Figure 6. ACTL6A overexpression leads to redistribution of H3K27me3 and activation of SCC genes.

(A) Heat maps for H3K27me3 CUT&RUN differential 5kb-bins between primary human keratinocytes overexpressing ACTL6A and vector-control. CPM : counts per million. n=2 experiments.

(B) Profiles over TSS with decreased (top) and increased (bottom) H3K27me3 levels upon ACTL6A-overexpression versus vector control by CUT&RUN. Right: H3K4me3 ChIP-seq profiles of human keratinocytes (ENCODE). CPM: counts per million.

(C) Scatterplot of H3K27me3 and RNA fold-changes for genes with differential H3K27me3 levels upon ACTL6A-overexpression. Color codes: H3K4me3 levels, high versus low or negative (neg).

(D) Heatmap showing ACTL6A-dependent PRC target genes with corresponding transcriptional changes in SCC tumors. H3K27me3: CUT&RUN as in (A).
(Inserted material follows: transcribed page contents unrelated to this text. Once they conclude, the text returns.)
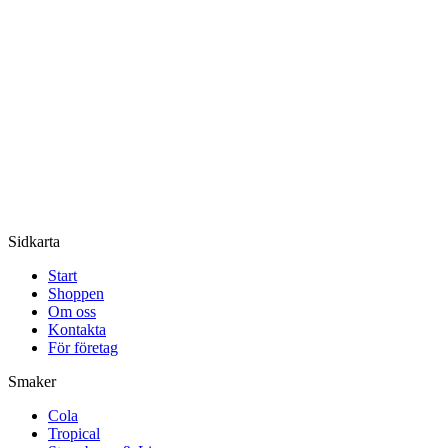
Sidkarta
Start
Shoppen
Om oss
Kontakta
För företag
Smaker
Cola
Tropical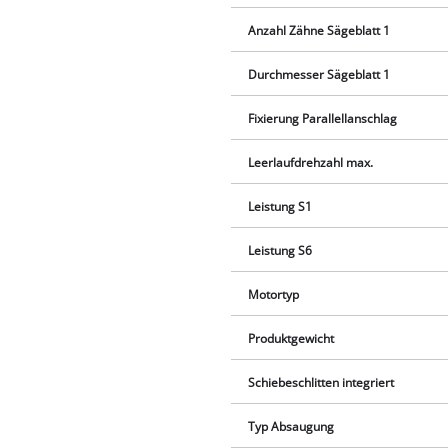
Anzahl Zähne Sägeblatt 1
Durchmesser Sägeblatt 1
Fixierung Parallellanschlag
Leerlaufdrehzahl max.
Leistung S1
Leistung S6
Motortyp
Produktgewicht
Schiebeschlitten integriert
Typ Absaugung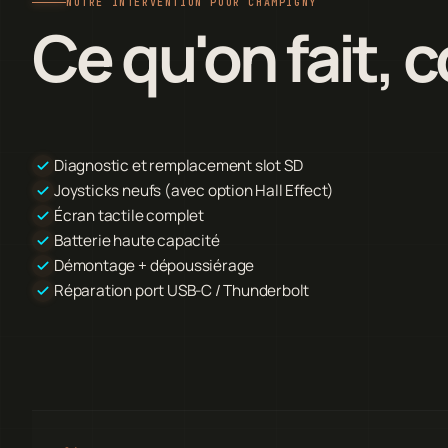
NOTRE INTERVENTION POUR CHAMPIGNY
Ce qu'on fait,
Diagnostic et remplacement slot SD
Joysticks neufs (avec option Hall Effect)
Écran tactile complet
Batterie haute capacité
Démontage + dépoussiérage
Réparation port USB-C / Thunderbolt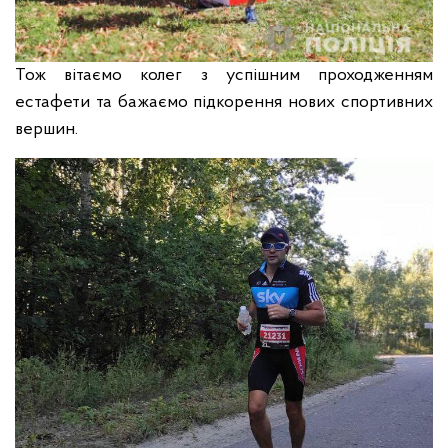
Тож вітаємо колег з успішним проходженням
естафети та бажаємо підкорення нових спортивних
вершин.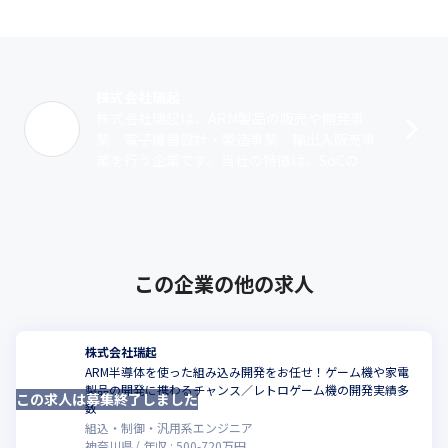
株式会社瑞起
株式会社瑞起は、ARM製品の販売や開発事
業、電子機器設計・製造事業、輸出入販売事
業を行う企業です。当社の特徴は、SoCの提
供だけではなく、ハードウェアやソフトウェ
アの開発までを一貫して行っていることに･･･
この企業の他の求人
株式会社瑞起
ARM半導体を使った組み込み開発をお任せ！ゲーム機や家電
製品の開発に携わるチャンス／レトロゲーム機の開発実績多
この求人は募集終了しました
こ
数
組込・制御・汎用系エンジニア
神奈川県
年収 :
500
-
720
万円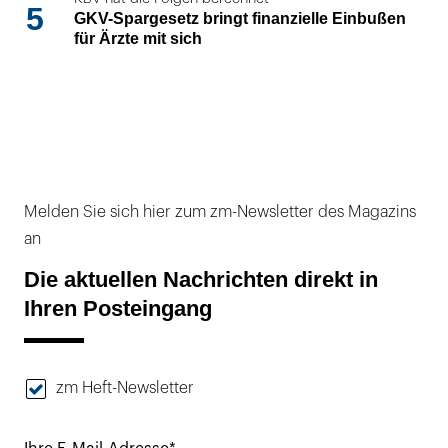
5
GKV-Spargesetz bringt finanzielle Einbußen
für Ärzte mit sich
Melden Sie sich hier zum zm-Newsletter des Magazins
an
Die aktuellen Nachrichten direkt in
Ihren Posteingang
zm Heft-Newsletter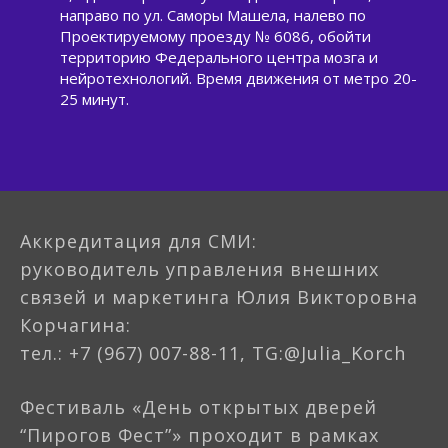
направо по ул. Саморы Машела, налево по
Проектируемому проезду № 6086, обойти
территорию Федерального центра мозга и
нейротехнологий. Время движения от метро 20-
25 минут.
Аккредитация для СМИ:
руководитель управления внешних
связей и маркетинга Юлия Викторовна
Корчагина:
тел.: +7 (967) 007-88-11, TG:@Julia_Korch
Фестиваль «День открытых дверей
“Пирогов Фест”» проходит в рамках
RNA: HNSC (head-and-neck SCC) and LUSC (lung SCC) tumor versus normal tissue from GEPIA 2.

(E) Genome browser tracks at bivalent WNT7B gene upon ACTL6A-overexpression (+) compared to vector control (−).
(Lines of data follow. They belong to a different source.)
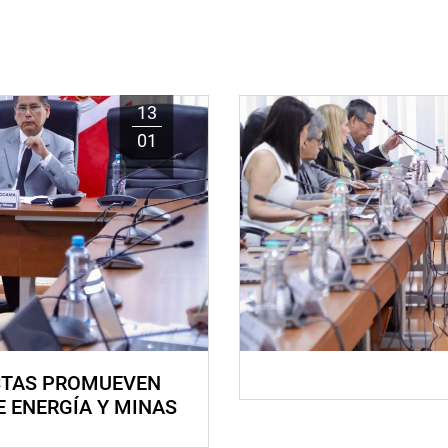
13
01
STAS PROMUEVEN
E ENERGÍA Y MINAS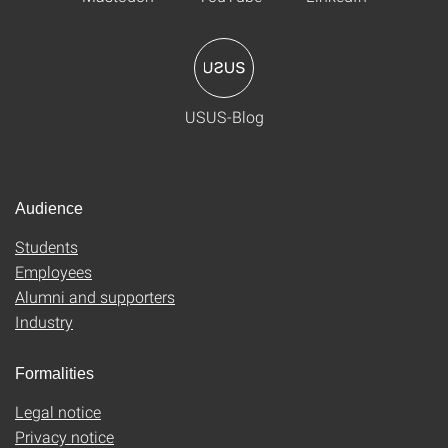
USUS-Blog
Audience
Students
Employees
Alumni and supporters
Industry
Formalities
Legal notice
Privacy notice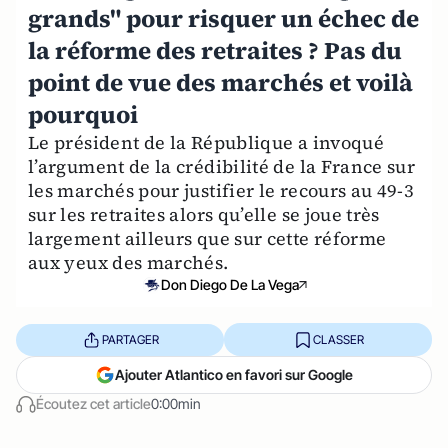
grands" pour risquer un échec de
la réforme des retraites ? Pas du
point de vue des marchés et voilà
pourquoi
Le président de la République a invoqué
l’argument de la crédibilité de la France sur
les marchés pour justifier le recours au 49-3
sur les retraites alors qu’elle se joue très
largement ailleurs que sur cette réforme
aux yeux des marchés.
Don Diego De La Vega
PARTAGER
CLASSER
Ajouter Atlantico en favori sur Google
Écoutez cet article
0:00min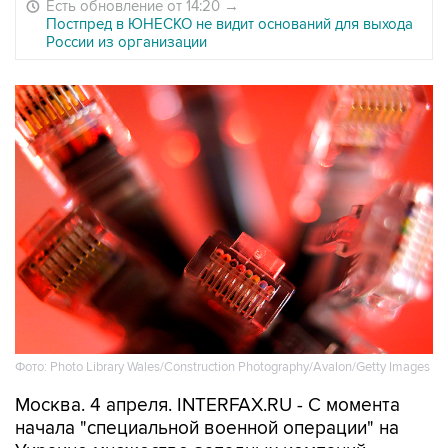
Есть обновление от 14:20
→
Постпред в ЮНЕСКО не видит оснований для выхода
России из организации
Фото: Photo Library Wales/Construction Photography/Avalon/Getty Images
Москва. 4 апреля. INTERFAX.RU - С момента
начала "специальной военной операции" на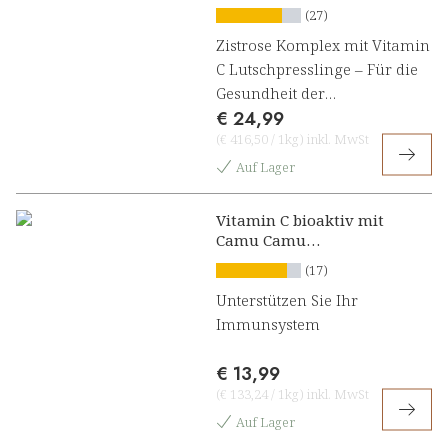
Lutschpresslinge
(27)
Zistrose Komplex mit Vitamin
C Lutschpresslinge – Für die
Gesundheit der
€ 24,99
Atmungsorgane mit Oregano
(
€ 416,50
/
1kg
)
inkl. MwSt
und Thymian
Auf Lager
Vitamin C bioaktiv mit
Camu Camu
Lutschpresslinge
(17)
Unterstützen Sie Ihr
Immunsystem
€ 13,99
(
€ 133,24
/
1kg
)
inkl. MwSt
Auf Lager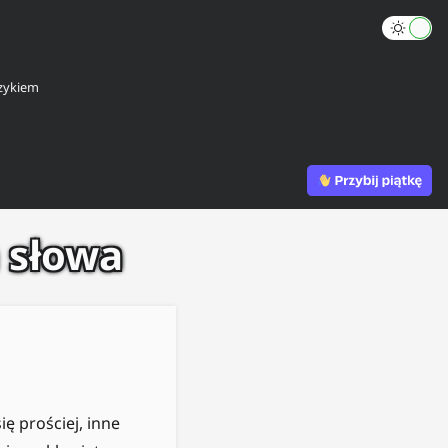
zykiem
a słowa
ię prościej, inne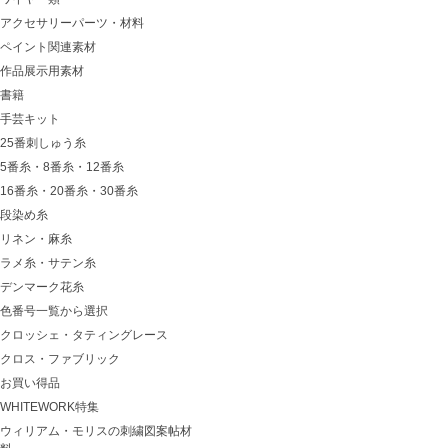
アクセサリーパーツ・材料
ペイント関連素材
作品展示用素材
書籍
手芸キット
25番刺しゅう糸
5番糸・8番糸・12番糸
16番糸・20番糸・30番糸
段染め糸
リネン・麻糸
ラメ糸・サテン糸
デンマーク花糸
色番号一覧から選択
クロッシェ・タティングレース
クロス・ファブリック
お買い得品
WHITEWORK特集
ウィリアム・モリスの刺繍図案帖材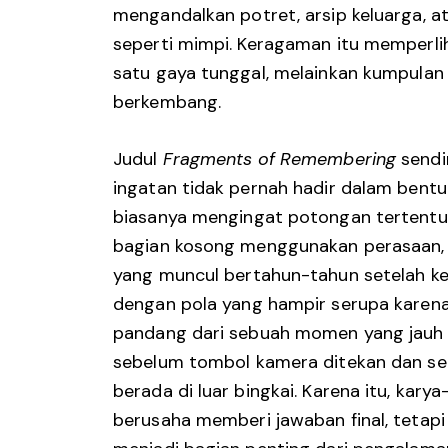
mengandalkan potret, arsip keluarga, 
seperti mimpi. Keragaman itu memperli
satu gaya tunggal, melainkan kumpula
berkembang.
Judul
Fragments of Remembering
sendi
ingatan tidak pernah hadir dalam bent
biasanya mengingat potongan tertentu
bagian kosong menggunakan perasaan, 
yang muncul bertahun-tahun setelah kej
dengan pola yang hampir serupa karen
pandang dari sebuah momen yang jauh le
sebelum tombol kamera ditekan dan se
berada di luar bingkai. Karena itu, kary
berusaha memberi jawaban final, tetap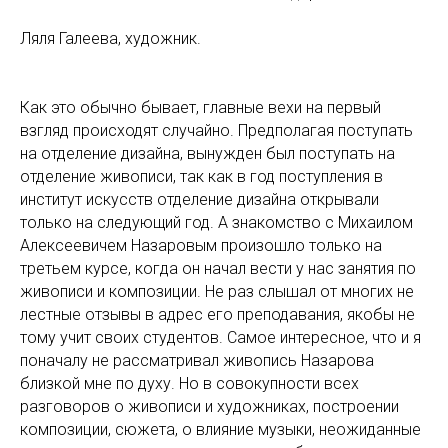
Ляля Галеева, художник.
Как это обычно бывает, главные вехи на первый
взгляд происходят случайно. Предполагая поступать
на отделение дизайна, вынужден был поступать на
отделение живописи, так как в год поступления в
институт искусств отделение дизайна открывали
только на следующий год. А знакомство с Михаилом
Алексеевичем Назаровым произошло только на
третьем курсе, когда он начал вести у нас занятия по
живописи и композиции. Не раз слышал от многих не
лестные отзывы в адрес его преподавания, якобы не
тому учит своих студентов. Самое интересное, что и я
поначалу не рассматривал живопись Назарова
близкой мне по духу. Но в совокупности всех
разговоров о живописи и художниках, построении
композиции, сюжета, о влияние музыки, неожиданные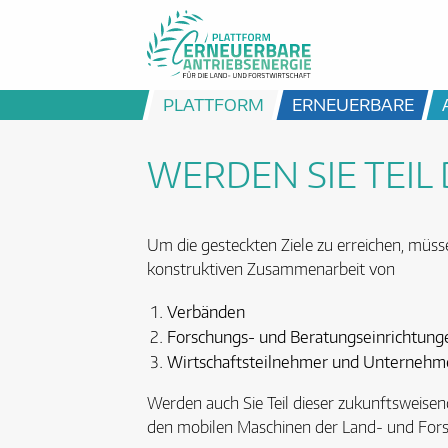
PLATTFORM
ERNEUERBARE
WERDEN SIE TEIL
Um die gesteckten Ziele zu erreichen, müss
konstruktiven Zusammenarbeit von
Verbänden
Forschungs- und Beratungseinrichtung
Wirtschaftsteilnehmer und Unternehm
Werden auch Sie Teil dieser zukunftsweisend
den mobilen Maschinen der Land- und Forst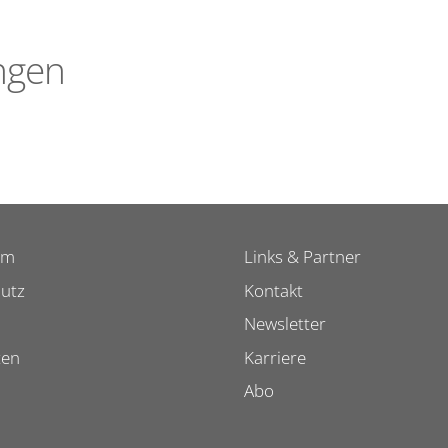
ngen
um
Links & Partner
utz
Kontakt
Newsletter
ten
Karriere
Abo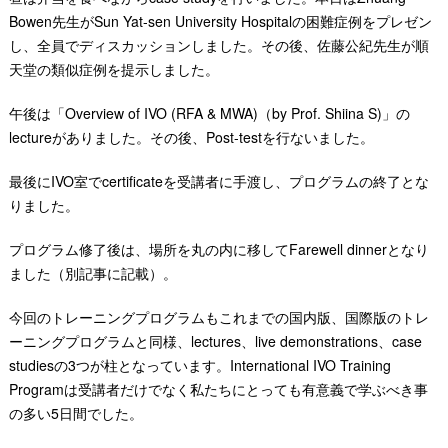
Bowen先生がSun Yat-sen University Hospitalの困難症例をプレゼン
し、全員でディスカッションしました。その後、佐藤公紀先生が順
天堂の類似症例を提示しました。
午後は「Overview of IVO (RFA & MWA)（by Prof. Shiina S)」の
lectureがありました。その後、Post-testを行ないました。
最後にIVO室でcertificateを受講者に手渡し、プログラムの終了とな
りました。
プログラム修了後は、場所を丸の内に移してFarewell dinnerとなり
ました（別記事に記載）。
今回のトレーニングプログラムもこれまでの国内版、
国際版のトレ
ーニングプログラムと同様、lectures、
live demonstrations、case
studiesの3つが柱となっています。International IVO Training
Programは受講者だけでなく私たちにとっても有意義で学ぶべき事
の多い5日間でした。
(F) WNT7B medium expression levels in tumors and paired normal tissues across various cancers. Data from GEPIA 2. TPM: transcripts per million. HNSC: head-and-neck SCC. LUSC: lung SCC. BLCA: bladder urothelial carcinoma. CESC: cervical SCC and endocervical adenocarcinoma. ESCA: esophageal carcinoma. LUAD: lung adenocarcinoma. CHOL: cholangiocarcinoma. LGG: brain lower grade glioma. PRAD: prostate adenocarcinoma. PAAD: pancreatic adenocarcinoma. BRCA: breast invasive carcinoma. OV: ovarian serous cystadenocarcinoma. THYM: thymoma. THCA: thyroid carcinoma. UCEC: uterine corpus endometrial carcinoma. GBM: glioblastoma multiforme. STAD: stomach adenocarcinoma. SKCM: skin cutaneous melanoma.

(G) Model for ACTL6A-amplification driven oncogenic mechanism in SCCs. Amplification or overexpression of ACTL6A leads to full occupancy of BAF complexes giving rise to two mechanisms promoting SCC initiation and maintenance.